__PROBLEM TO WORK ON__. Only the lines from the line containing "Between Badge Scan and Pipeline" to the end of the records, both included, belong in the answer, copied exactly.

= = = =

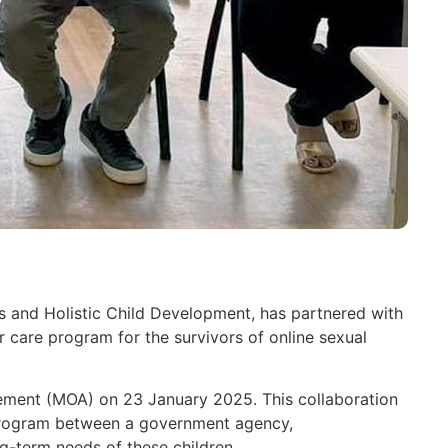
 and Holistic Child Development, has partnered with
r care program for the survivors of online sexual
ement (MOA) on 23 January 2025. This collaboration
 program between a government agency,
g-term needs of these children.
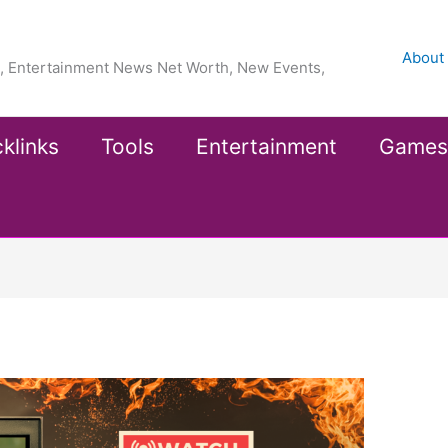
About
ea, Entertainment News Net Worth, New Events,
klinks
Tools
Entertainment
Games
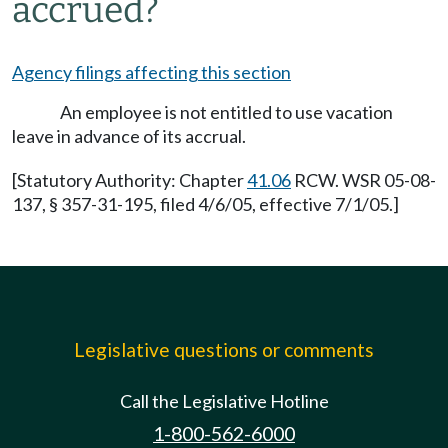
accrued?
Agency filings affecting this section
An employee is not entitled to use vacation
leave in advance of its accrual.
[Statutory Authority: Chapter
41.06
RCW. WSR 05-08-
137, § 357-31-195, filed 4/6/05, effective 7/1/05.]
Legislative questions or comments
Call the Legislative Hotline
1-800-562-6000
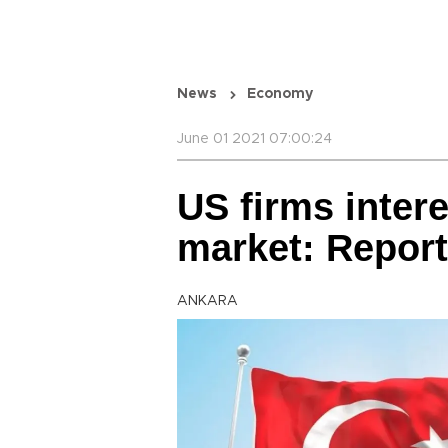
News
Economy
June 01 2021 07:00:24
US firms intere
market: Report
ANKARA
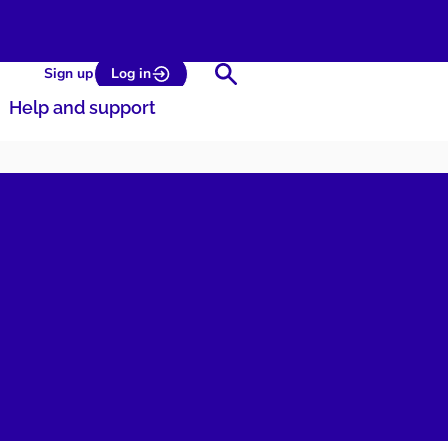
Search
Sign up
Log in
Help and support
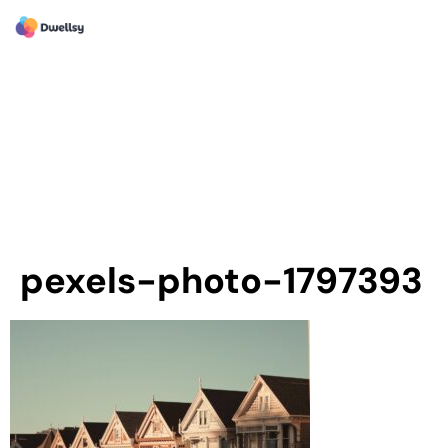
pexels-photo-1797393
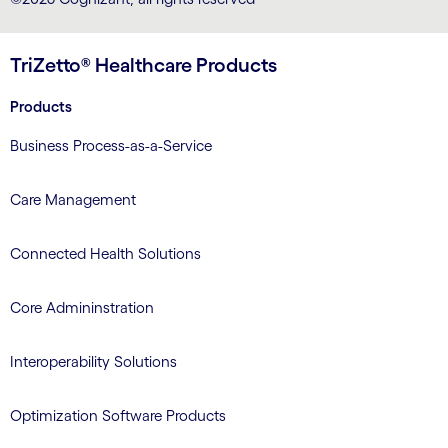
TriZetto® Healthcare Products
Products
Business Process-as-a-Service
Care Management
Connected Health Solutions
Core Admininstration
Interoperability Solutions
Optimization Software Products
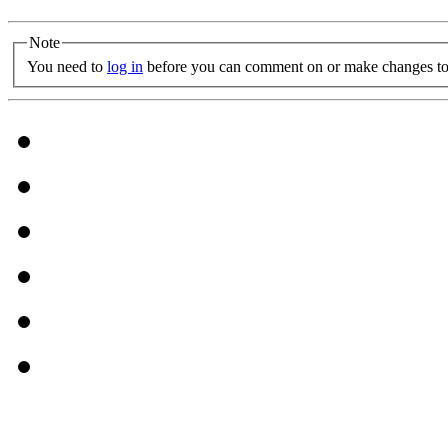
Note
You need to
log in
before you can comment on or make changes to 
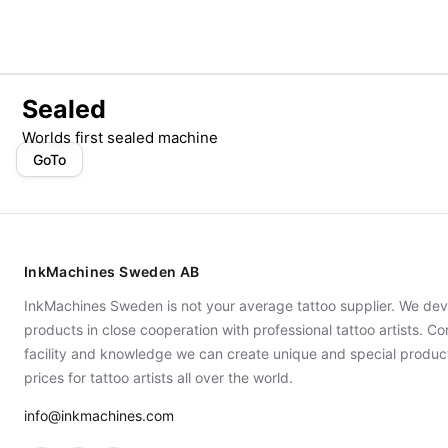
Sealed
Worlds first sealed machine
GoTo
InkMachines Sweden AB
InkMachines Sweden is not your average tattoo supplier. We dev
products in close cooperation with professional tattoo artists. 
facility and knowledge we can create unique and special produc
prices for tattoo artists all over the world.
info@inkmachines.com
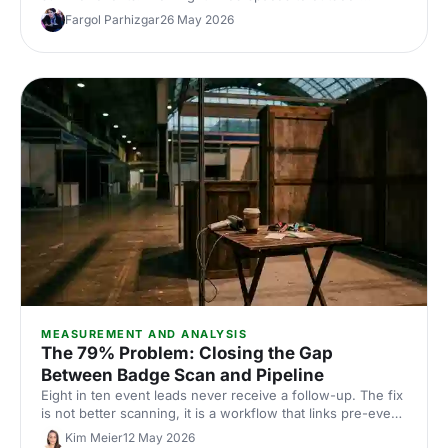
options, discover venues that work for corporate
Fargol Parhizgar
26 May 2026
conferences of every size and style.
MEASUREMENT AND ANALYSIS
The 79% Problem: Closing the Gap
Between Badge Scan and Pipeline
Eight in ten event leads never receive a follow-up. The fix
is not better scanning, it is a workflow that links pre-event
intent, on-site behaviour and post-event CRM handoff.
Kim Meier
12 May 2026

= = = =

__SOLUTION TO THIS TASK__.
Between Badge Scan and Pipeline
Eight in ten event leads never receive a follow-up. The fix
is not better scanning, it is a workflow that links pre-event
intent, on-site behaviour and post-event CRM handoff.
Kim Meier
12 May 2026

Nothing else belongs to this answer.